We’re asking our fellow TPMers to share their own personal reading recommendations: books they love or that have shaped their lives.
This is a companion discussion topic for the original entry at https://talkingpointsmemo.com/?p=1422336
We’re asking our fellow TPMers to share their own personal reading recommendations: books they love or that have shaped their lives.
@joshkovensky It’s been several years since my last read of Moscow to the End of the Line. I recommend this book to anyone willing to listen. I think I’m going to go mix up a pitcher of Aunt Clara’s Kiss and pull this book off the shelf for another read. Thanks!
@joshkovensky I found “The Wind-Up Bird Chronicle” astonishingly moving – and heartbreaking. It’s one of those books in which I remember little of the “plot,” but certain scenes are burned into memory (particularly the brutal experience of characters in Manchuria).
I should pick up “The Argonauts.” I’ve heard many good things.
Amazing list. It’s now at the top of my book plans. I always suspected that Josh is really smart, but this list just seals that conclusion.

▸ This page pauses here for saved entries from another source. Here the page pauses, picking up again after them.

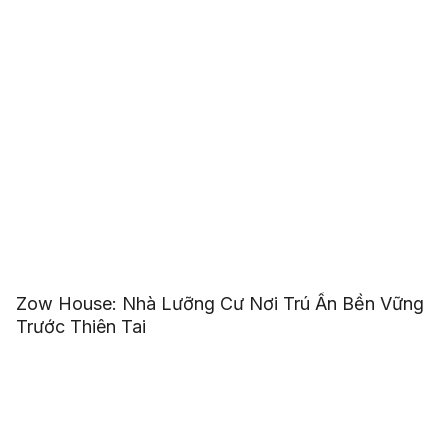
Zow House: Nhà Lưỡng Cư Nơi Trú Ẩn Bền Vững
Trước Thiên Tai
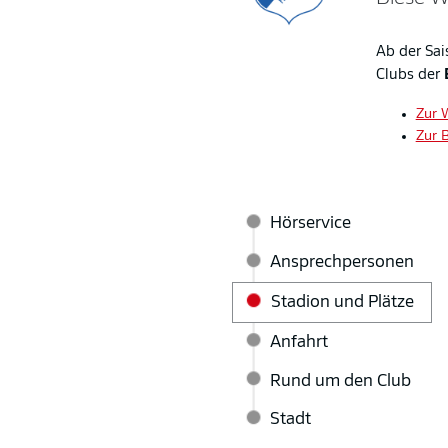
Ab der Sai
Clubs der
Zur 
Zur 
Hörservice
Ansprechpersonen
Stadion und Plätze
Anfahrt
Rund um den Club
Stadt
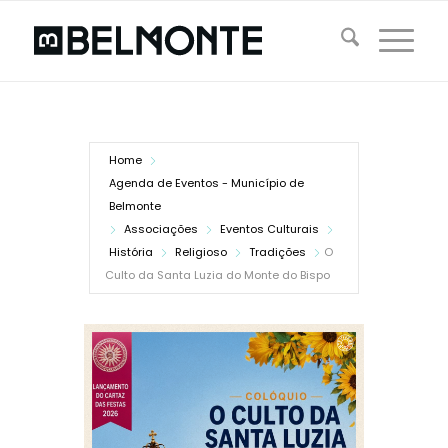
Home
Agenda de Eventos - Município de
Belmonte
Associações
Eventos Culturais
História
Religioso
Tradições
O
Culto da Santa Luzia do Monte do Bispo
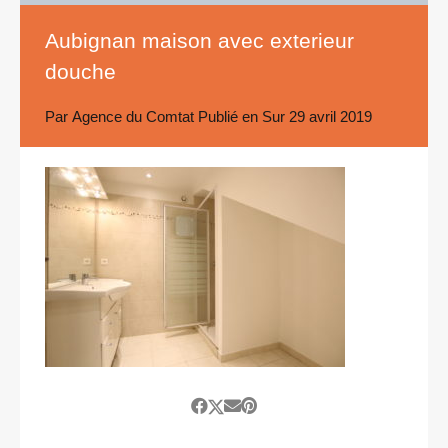
Aubignan maison avec exterieur
douche
Par
Agence du Comtat
Publié en Sur
29 avril 2019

I’m seriously impressed and wished to hell that I had friends with this kind of provocative and thoughtful taste.
I love this list. Josh Kovensky is, as they say, a man of parts.

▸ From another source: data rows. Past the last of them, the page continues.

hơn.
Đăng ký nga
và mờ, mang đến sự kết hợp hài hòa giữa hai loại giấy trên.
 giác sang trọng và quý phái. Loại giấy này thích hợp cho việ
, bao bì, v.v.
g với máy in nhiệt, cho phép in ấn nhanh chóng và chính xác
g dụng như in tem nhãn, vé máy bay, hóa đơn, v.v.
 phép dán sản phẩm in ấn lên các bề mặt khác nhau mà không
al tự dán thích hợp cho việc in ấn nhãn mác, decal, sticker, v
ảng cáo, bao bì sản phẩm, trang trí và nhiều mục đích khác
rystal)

Lists like this always remind me how pedestrian my reading habits are.
Great list. I’m adding at least two of those books to the top of my Up Next list. Let me offer two suggestions: A Brief History of Seven Killings by Marlon James. A tough look at Jamaican political history In the 70s loosely centered around the attempted murder of (unnamed) Bob Marley. And, The Bone People by Keri Hulme. A poetically written love story set in New Zealand between an isolated partially Maori artist, a damaged but trying Maori man, and the literally washed ashore European kid he has come to raise as his son. Subtle political overtones about colonialization, not to mention unique family dynamics in a culture very different from mine anyway.
Both are fantastic. And but thanks Josh!
IIRC George Orwell is assumed to have gotten TB in Paris.
Everyone has their favorites…
I just finished Salka Viertel’s THE KINDNESS OF STRANGERS which manages to combine her making connections for Nazi refugees in Hollywood and her own intense familial devotions. The book’s funniest set piece has got to be the meeting that she brokered and witnessed between Arnold Schoenberg & Irving Thalberg.
I’ve read two unrhymed translations of Goethe’s FAUST, PART 1 ( Stuart Atkins for Princeton University Press, and C. F. MacIntyre for New Directions). They explore heights and depths rare in literature.
Brecht’s THE CAUCASION CHALK CIRCLE illustrates with wit and irony clashes between more or less ordinary people who also include a comedian of sorts. The prologue, seemingly unrelated, sets the story in place.
NJAL’S SAGA, the best known of the many Icelandic sagas, has their virtues of swift action, tart dialog, memorable characters. You have to get over the seemingly endless introduction of new characters to enjoy it, or the other sagas.
Natalia Ginzburg’s novel ALL OUR YESTERDAYS (also translated as A LIGHT FOR FOOLS) brilliantly gets the seeming randomness of life, with its many stories and portraits.